Description of the task:
Format everything from the start of the entries down to the line containing "Observed: h=9 m=12", that line included, as a numbered list with blank lines left out.

The data:
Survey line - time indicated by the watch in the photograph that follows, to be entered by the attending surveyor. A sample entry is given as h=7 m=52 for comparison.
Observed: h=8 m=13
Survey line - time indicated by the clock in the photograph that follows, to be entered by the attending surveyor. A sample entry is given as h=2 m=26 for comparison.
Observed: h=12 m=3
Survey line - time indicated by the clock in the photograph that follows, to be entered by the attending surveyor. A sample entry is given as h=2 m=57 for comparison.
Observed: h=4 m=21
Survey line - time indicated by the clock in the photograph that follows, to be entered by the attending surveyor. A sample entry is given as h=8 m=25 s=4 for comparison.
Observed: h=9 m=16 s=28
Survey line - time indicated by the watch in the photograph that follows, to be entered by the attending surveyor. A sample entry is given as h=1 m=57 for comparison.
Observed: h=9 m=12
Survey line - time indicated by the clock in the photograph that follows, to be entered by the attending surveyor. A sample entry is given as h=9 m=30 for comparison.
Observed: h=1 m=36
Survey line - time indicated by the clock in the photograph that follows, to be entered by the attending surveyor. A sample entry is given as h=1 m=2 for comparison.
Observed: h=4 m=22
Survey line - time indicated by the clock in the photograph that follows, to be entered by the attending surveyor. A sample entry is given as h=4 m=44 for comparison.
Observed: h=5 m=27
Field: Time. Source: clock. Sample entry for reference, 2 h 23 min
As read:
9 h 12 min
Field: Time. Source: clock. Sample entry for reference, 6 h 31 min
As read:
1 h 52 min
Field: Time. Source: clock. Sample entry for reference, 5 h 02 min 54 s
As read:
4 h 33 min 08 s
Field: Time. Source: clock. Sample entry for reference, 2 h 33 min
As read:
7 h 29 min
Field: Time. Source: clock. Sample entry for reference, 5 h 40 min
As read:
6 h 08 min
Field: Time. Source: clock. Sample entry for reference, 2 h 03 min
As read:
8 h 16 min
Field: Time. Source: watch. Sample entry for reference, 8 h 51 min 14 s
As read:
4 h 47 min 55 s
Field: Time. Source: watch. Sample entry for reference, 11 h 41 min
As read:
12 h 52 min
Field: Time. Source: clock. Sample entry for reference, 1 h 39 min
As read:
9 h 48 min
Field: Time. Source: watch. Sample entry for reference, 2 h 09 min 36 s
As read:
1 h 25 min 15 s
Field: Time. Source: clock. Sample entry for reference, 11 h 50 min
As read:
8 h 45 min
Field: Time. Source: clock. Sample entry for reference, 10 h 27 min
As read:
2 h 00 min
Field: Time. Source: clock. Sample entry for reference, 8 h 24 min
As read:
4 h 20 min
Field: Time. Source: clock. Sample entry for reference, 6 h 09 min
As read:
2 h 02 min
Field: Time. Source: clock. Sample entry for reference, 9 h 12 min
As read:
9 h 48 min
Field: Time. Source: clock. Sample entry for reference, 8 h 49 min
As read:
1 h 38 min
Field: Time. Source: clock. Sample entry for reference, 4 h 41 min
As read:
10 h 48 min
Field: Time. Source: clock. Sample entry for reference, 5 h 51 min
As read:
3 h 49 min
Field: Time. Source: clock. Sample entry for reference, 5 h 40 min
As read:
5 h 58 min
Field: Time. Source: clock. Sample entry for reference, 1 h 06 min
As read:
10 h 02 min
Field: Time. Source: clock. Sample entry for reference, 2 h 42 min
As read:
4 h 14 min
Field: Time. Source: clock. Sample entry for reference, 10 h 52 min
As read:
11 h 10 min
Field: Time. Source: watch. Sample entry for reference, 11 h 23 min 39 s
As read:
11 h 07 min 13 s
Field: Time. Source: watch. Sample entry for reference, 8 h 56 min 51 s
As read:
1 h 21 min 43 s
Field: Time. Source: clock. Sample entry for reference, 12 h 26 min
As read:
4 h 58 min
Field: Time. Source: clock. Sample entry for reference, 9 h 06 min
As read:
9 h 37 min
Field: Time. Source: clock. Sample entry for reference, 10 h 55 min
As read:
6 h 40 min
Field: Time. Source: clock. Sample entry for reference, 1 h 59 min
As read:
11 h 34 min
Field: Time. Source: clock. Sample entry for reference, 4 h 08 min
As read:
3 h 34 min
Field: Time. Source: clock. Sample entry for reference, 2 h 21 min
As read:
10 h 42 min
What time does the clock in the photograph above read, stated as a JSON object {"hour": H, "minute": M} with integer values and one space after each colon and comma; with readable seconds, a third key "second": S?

The reply:
1. Survey line - time indicated by the watch in the photograph that follows, to be entered by the attending surveyor. A sample entry is given as h=7 m=52 for comparison.
2. Observed: h=8 m=13
3. Survey line - time indicated by the clock in the photograph that follows, to be entered by the attending surveyor. A sample entry is given as h=2 m=26 for comparison.
4. Observed: h=12 m=3
5. Survey line - time indicated by the clock in the photograph that follows, to be entered by the attending surveyor. A sample entry is given as h=2 m=57 for comparison.
6. Observed: h=4 m=21
7. Survey line - time indicated by the clock in the photograph that follows, to be entered by the attending surveyor. A sample entry is given as h=8 m=25 s=4 for comparison.
8. Observed: h=9 m=16 s=28
9. Survey line - time indicated by the watch in the photograph that follows, to be entered by the attending surveyor. A sample entry is given as h=1 m=57 for comparison.
10. Observed: h=9 m=12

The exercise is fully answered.